Live Nation CEO Michael Rapino posted an open letter addressing issues of racism and discrimination in society, pledging that his company is “committing to take steps to ensure that everyone in our community – employees, artists, and fans – is valued, respected, and treated equitably.” Among those steps is a $10 million investment in “developing, promoting and hiring Black and underrepresented talent” to bring its employee population in line with race and gender lines in countries it operates in. That includes at the top of the company, by way of a plan to aim for at least 30 percent of the company’s board “be diverse” by 2025.
The letter posted to the company website is dated July 9, notably the same date a furloughed executive filed a lawsuit alleging discrimination and retaliation in California. Variety points out that it is likely too detailed of a plan to have been hatched as an on-the-fly response to the allegations contained in the lawsuit.
Beyond internal changes, the letter promises increased spend with Black and minority-owned vendors, and making a point to broaden the range of artists promoted by the company around the globe.
The full letter is included below:
At Live Nation, our mission has always been about bringing people together to share experiences and to unify them through the universal language of music. Despite the fact that we remain physically distant, this fundamental part of who we are is as important as it has ever been. We can only be successful in this mission if we address inequality and injustice at every level of our organization.
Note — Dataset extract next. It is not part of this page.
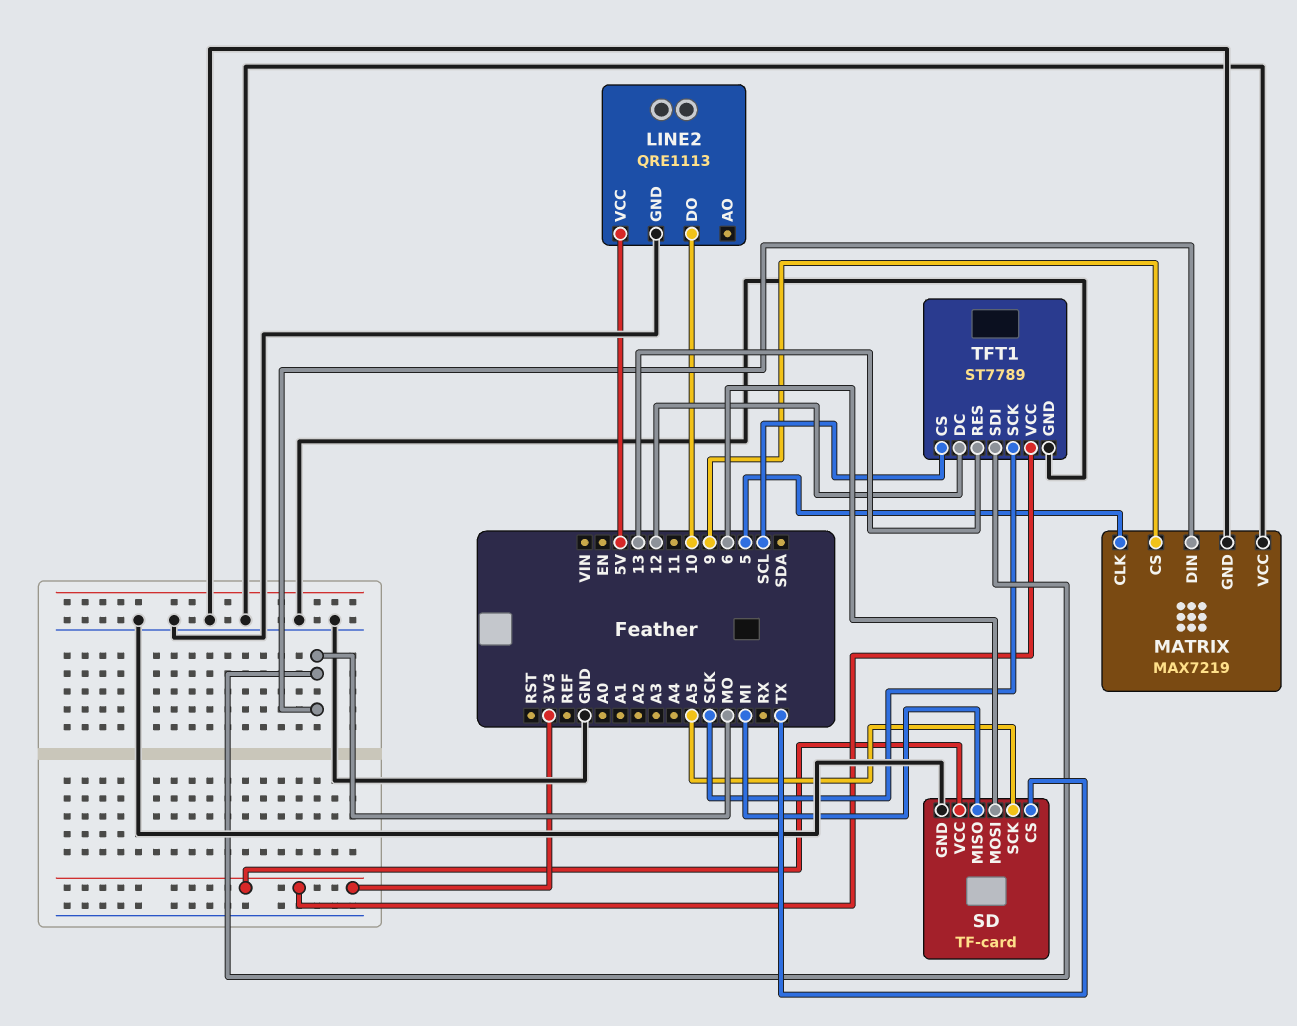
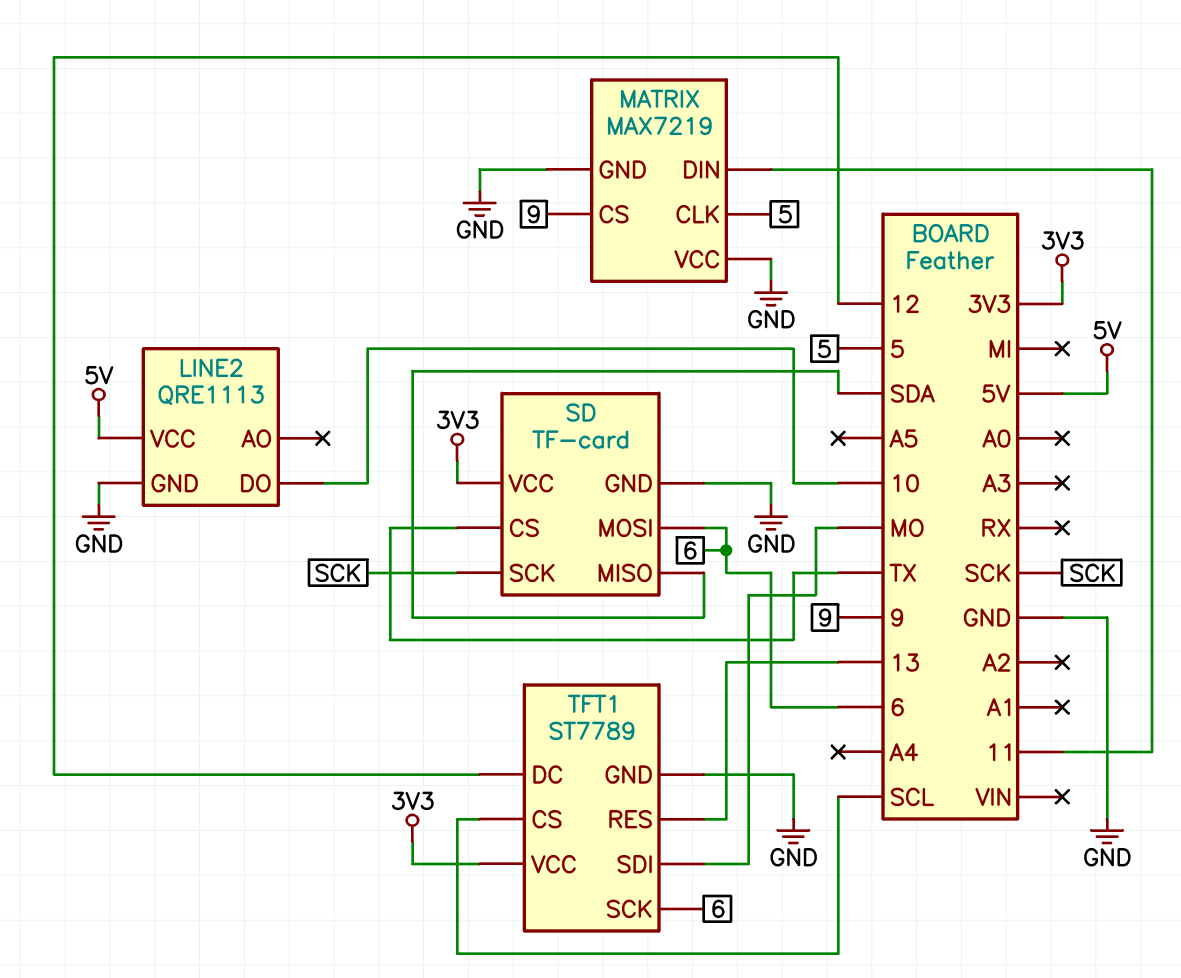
MATRIX pin DIN: MO -> 11
SD pin MISO: MI -> SDA
SD pin SCK: A5 -> SCK
TFT1 pin SCK: SCK -> 6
Recent events in the U.S. and around the world have sparked overdue reflection on racism and discrimination in our societies, as well as here at Live Nation. As the leader in live music, we have an opportunity and a responsibility to amplify the conversation around anti-racism and Black Lives Matter in order to be a part of the solution. We also recognize the need to expand our efforts across race, ethnicity, gender, sexual orientation, disability, and other underrepresented groups.
We are committing to take steps to ensure that everyone in our community – employees, artists, and fans – is valued, respected, and treated equitably.
We commit to increasing diversity at every level of our company. This will start at the very top with our Board of Directors, where we plan to nominate more Black, indigenous and people of color (BIPOC) and women candidates as we strive towards having at least 30% of our directors be diverse by 2025. When it comes to our leadership representation (Director and above), we are setting representation goals on a country-by-country basis in order to acknowledge local dynamics and best serve each region. In the United States, we plan to have doubled our Black leadership representation, and to have increased our overall racially/ethnically diverse leadership representation to 30% by 2025. We’ll be investing at least $10 million globally over the next two years as we expand and launch new programs focused on developing, promoting and hiring Black and underrepresented talent as we work to bring our overall employee population to parity across race and gender in every country. This will include expanding Future Nation, formalizing mentorship programs, building career training and coaching opportunities, growing scholarship offerings, developing pipelines for more diverse hiring, and other efforts.
We commit to putting diversity center stage at our events around the world. As the biggest economic driver for artists, we want to ensure live music continues to unlock opportunities for equity and prosperity, and we will keep taking steps to broaden the range of artists we promote around the globe. Over the past 10 years, we’ve invested over $300 million in music business ventures that empower Black artists and entrepreneurs. We will continue developing and investing in more music ventures, as well as festivals, tours, and programs that empower Black, Latin, female and other underserved groups as they continue to shape the future of music and culture. Additionally, our 100+ festivals will strive to present more diverse lineups, including more artists from underrepresented races, ethnicities, sexual orientations and genders.
We commit to increasing our spend with Black and minority-owned vendors. We spend over $2 billion each year on staging and sourcing for shows, with a supply chain that spans the globe. We can use this spending power to drive economic empowerment and help grow small and disadvantaged businesses. In the future, we will look for opportunities to support minority-owned business wherever possible, from stage lighting companies to our 401k investment managers, and more.
We commit to amplifying social justice causes. Music has the power to shift perspective and drive change, and many of the artists we work with are at the forefront of the social justice conversation. Last year we helped bring concerts to over 40 countries and 100 million fans, and we vow to utilize our global platforms to increase awareness and engagement for artist causes. Once we are back to doing shows at scale, we will also be able to develop our own programs and initiatives that artists, brands, and fans can tap into, including championing voter registration on-site at venues and online as part of the ticket-purchase experience.
We commit to holding ourselves accountable. To ensure our words turn into action, we will be providing anti-bias education training, tracking our diversity data globally, facilitating ongoing pay equity analysis, tying our goals to leadership compensation, and establishing an Equity Accountability Board led by different leaders from across the business to govern and influence our goals. With ongoing accountability, we believe we can become a more actively anti-racist organization.
This is a movement, not a moment. Rest assured these actions will continue to expand and evolve over time – especially when our concerts and revenue begin to ramp back up. Racism and inequality are systemic problems, and we must make this an ongoing dialogue in order to drive real, lasting change. Our ultimate goal is to be as representative as the communities and artists we serve. The core of our business is promoting, and we are committed to improving our promotion of diversity within our company and the world at large. I am confident that this will make us an even stronger team.
Stay safe, and please continue to make your voices heard.